Like those in Halfway Tree, Hood Heights homeowners are in unincorporated Henderson County and on septic tanks. Manson said the contractor will install lines from the sewer main for laterals — the service lines that lead from a home to a sewer pipe — so homeowners can connect to city sewer.
“I’m not totally against what you’re doing,” Gibbs said. He told Manson he could “sweeten it up for these people” by paying to run the sewer line all the way to homes. “We’re doing you a favor. You could do us a favor.”
“The final details for providing of the laterals have not been worked out,” Manson responded. “There would have to be some kind of stub-up for you guys to access. The main will be sized to everybody along the line. Some of you may not want sewer but we will leave the sewer accessible at the property line.”
Not everyone was happy with that.
“You are causing a huge disruption in our neighborhood and there’s not too much we can do about it,” Ryan said.

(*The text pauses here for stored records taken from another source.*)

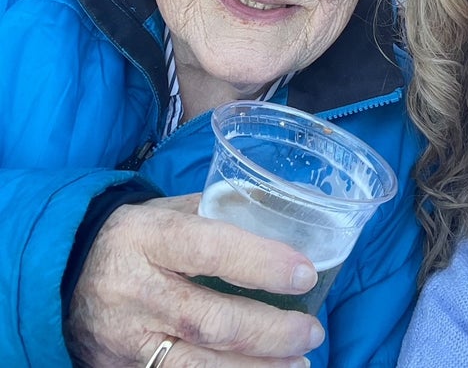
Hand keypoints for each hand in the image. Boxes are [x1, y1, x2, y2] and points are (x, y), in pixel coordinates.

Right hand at [66, 194, 323, 366]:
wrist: (60, 275)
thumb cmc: (134, 236)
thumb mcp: (168, 210)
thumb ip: (220, 210)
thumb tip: (287, 209)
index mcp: (149, 237)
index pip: (211, 249)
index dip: (262, 263)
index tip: (306, 273)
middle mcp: (136, 290)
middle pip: (210, 319)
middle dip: (270, 331)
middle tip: (312, 331)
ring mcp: (126, 339)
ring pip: (196, 364)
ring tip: (300, 363)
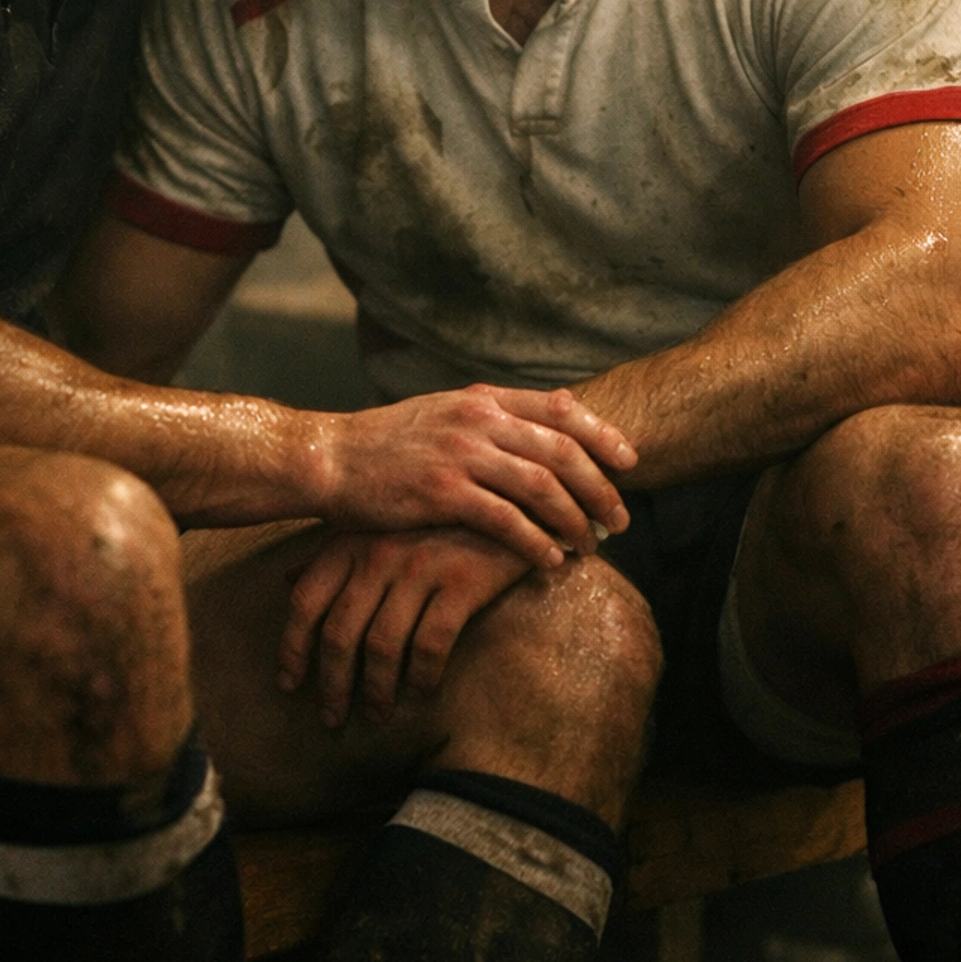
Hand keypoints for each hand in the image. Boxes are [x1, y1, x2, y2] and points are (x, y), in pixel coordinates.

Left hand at [279, 526, 529, 727]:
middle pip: (340, 633)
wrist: (507, 496)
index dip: (292, 648)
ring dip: (376, 691)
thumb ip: (334, 553)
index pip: (306, 600)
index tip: (288, 684)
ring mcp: (420, 567)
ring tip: (377, 716)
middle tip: (332, 719)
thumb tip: (286, 579)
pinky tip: (421, 693)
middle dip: (332, 684)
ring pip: (382, 646)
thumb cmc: (435, 517)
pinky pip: (431, 644)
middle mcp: (379, 553)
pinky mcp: (462, 582)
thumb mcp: (379, 524)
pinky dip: (422, 677)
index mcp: (352, 540)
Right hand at [313, 385, 634, 569]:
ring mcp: (461, 454)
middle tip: (621, 518)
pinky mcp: (442, 493)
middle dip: (600, 487)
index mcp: (481, 399)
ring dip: (576, 520)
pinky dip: (536, 543)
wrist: (330, 459)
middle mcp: (477, 419)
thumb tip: (543, 429)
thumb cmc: (387, 444)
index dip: (602, 434)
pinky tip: (550, 562)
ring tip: (593, 545)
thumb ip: (490, 418)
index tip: (630, 460)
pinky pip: (506, 521)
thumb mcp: (442, 413)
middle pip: (562, 451)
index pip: (561, 408)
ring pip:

“I am adding a lot of value to your property by bringing sewer to your property line,” Manson responded.
Covering the cost of the laterals all the way to homes — Gibbs estimated that running the 4-inch connection would cost around $2,500 — is not possible, Manson said.
“The way I am today I could not commit to doing that financially,” he said.
When someone asked about annexation, Connet ruled that out.
“You will not be annexed by the city of Hendersonville,” he said.
Manson’s company has developed manufactured home neighborhoods in the South Carolina Upstate and run sewer lines before, he said, although the legal “no man’s land” in Hood Heights makes this line more complicated than usual.
“There is still a lot to do,” he said. “This meeting is a step in the right direction and will enable us to move ahead full steam ahead.”